Let’s not forget Tesla. Elon Musk’s Optimus Robot is probably just around the corner, and will probably be here around the same time as GPT-4. Who knows what it might be capable of? The company has been working behind closed doors but the potential is undoubtable.
Pre-trained language models that are smaller in size are proving to be enough when implemented along with other modalities. Researchers of PaLM-E explain that with LLMs at the centre, they are able to give robots more autonomy and less fine-tuning when compared to previous models.

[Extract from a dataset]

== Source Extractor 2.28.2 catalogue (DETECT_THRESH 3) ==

Microsoft recently also released Visual ChatGPT, hinting on the possibilities of the same. The model bridges the gap between NLP and image generation.
Similarly, researchers of Kosmos-1 suggest the same thing—LLMs with a knack for multimodal perception are the way to go if we want them to be smarter than average AI. By broadening their senses beyond just reading text, they can start to pick up some common sense—you know, like how not to walk into a wall or bring your coffee—bonus points!
Another thing to add. Speaking with AIM, Dr Thomas Hartung, the professor behind the recent developments in organoid intelligence, said that implementation of organoids for developments towards AGI does not sound like such a bad idea, and is actually fascinating. “I would not like to speculate too much but I can tell you that there are, at the moment, a lot of exciting people doing some crazy stuff and I think a lot will come out in the future.” Maybe we would be able to incorporate emotional inputs from different models into AI soon. Who knows?